Blue Shield is saying, ‘We want to do that too, but we don’t want to be owned by or own a big PBM because we know there are lots of problems there. We want to break it apart and go back to the way things were in the ‘90s when health plans owned and managed their own pharmacy benefits. Blue Shield is ahead of the curve on this because we’re going to blow the traditional PBM model away. We did that in 2024 by dismantling certain parts, and now we use five different service providers to uniquely contract and supplement our pharmacy offering where we own the relationship and we own the contract.
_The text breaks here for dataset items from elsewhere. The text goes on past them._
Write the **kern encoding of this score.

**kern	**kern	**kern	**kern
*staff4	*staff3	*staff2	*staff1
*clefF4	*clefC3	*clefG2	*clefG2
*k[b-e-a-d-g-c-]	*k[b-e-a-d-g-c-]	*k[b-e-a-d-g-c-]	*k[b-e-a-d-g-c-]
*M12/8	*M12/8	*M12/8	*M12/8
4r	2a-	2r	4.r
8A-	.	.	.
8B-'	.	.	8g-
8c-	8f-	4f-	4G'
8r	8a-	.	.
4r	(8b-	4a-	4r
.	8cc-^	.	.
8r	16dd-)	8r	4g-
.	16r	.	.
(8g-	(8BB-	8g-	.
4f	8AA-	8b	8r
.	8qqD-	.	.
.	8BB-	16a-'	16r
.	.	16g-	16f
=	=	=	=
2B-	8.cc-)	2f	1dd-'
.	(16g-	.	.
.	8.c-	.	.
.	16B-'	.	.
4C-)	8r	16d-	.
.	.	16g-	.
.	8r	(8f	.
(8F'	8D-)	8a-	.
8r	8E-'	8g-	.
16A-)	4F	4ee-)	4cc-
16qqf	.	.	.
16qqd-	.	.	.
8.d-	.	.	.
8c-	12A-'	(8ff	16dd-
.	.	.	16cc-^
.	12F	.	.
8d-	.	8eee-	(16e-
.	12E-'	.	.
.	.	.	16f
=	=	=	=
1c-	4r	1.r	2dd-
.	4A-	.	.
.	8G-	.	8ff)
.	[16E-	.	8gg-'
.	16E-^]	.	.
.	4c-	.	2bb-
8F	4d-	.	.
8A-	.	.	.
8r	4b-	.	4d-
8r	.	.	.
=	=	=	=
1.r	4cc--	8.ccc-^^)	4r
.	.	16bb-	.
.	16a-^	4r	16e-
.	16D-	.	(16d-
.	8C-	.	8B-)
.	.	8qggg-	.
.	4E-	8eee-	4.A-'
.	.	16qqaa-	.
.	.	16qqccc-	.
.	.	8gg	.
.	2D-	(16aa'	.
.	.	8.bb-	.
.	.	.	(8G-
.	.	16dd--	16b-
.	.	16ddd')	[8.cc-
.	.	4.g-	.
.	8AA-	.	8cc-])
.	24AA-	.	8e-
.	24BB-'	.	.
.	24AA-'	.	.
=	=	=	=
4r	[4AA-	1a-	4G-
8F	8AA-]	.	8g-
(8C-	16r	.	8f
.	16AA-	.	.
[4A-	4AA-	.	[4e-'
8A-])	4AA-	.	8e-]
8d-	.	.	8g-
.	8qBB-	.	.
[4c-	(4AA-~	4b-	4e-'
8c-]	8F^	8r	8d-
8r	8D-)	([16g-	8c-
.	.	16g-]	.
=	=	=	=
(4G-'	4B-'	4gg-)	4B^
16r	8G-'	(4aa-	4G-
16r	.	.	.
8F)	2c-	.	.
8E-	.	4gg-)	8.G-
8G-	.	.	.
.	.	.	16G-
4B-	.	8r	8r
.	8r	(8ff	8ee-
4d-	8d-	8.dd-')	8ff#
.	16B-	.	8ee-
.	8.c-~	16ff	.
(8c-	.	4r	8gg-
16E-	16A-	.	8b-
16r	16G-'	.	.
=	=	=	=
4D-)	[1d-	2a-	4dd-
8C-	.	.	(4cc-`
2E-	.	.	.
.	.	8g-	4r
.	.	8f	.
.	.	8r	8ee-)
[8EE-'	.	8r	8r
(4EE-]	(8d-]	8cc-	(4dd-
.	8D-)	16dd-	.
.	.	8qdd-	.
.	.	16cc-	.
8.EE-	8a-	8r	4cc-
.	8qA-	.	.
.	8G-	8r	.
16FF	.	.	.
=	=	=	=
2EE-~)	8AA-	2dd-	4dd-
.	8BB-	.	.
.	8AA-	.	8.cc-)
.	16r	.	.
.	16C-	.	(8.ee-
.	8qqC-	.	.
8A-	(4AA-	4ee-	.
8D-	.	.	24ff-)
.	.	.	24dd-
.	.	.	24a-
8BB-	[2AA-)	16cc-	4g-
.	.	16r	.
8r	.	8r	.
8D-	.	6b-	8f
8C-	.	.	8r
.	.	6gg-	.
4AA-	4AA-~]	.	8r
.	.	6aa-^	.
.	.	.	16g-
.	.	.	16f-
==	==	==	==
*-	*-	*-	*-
All these combined prevent what happens in a vertically integrated PBM, where one entity controls everything, siphoning money from one area, employing from another, offering rebates, and making money at the expense of the health plan. Operating separately allows me to negotiate in a much more linear fashion. It also allows me to describe the services and give flexibility in the contracts that allow me to get to this more transparent net price. Removing vested interests is key.

Q: Many insurers are facing financial headwinds from expensive specialty drug costs, especially GLP-1s. What’s your perspective on this ongoing cost trend and the future of managing these medications?

The lion’s share of revenue made by any PBM today is actually coming from specialty pharmacy. That gives me pause as a health plan because now their biggest revenue driver is based on the highest-cost item for me as a health plan. That does not align well.

What you have to do is two things. One, you want to make sure that your specialty arrangement is a “cost plus” arrangement, meaning that you’re getting acquisition cost at the specialty pharmacy plus the dispensing fee at every drug level. Many health plans contract across all their specialty drugs with an average, and unfortunately, they get taken advantage of.

The second thing you want to make sure you’re doing on the specialty side, outside of the acquisition cost, is the ability to do direct contracting on certain specialty drugs. The reason costs are going up is because the hands are still in the basket, whether it’s manufacturing, white-labeling, or house-branded biosimilars. It’s all motivated by profit, and it’s not in the best interest of the health plan, the consumer, or our downstream employer clients. Most importantly, it’s not in the best interest of our members. We’re cleaning that up as much as we can, one drug at a time, but you need flexibility in your contracts. 

Health plans need to wake up and understand that pharmacy is the future. Whether it’s gene therapy, more specialty drugs, or other advanced treatments,  gone are the days of testing and surgery being the main focus. We’re already seeing that in many areas.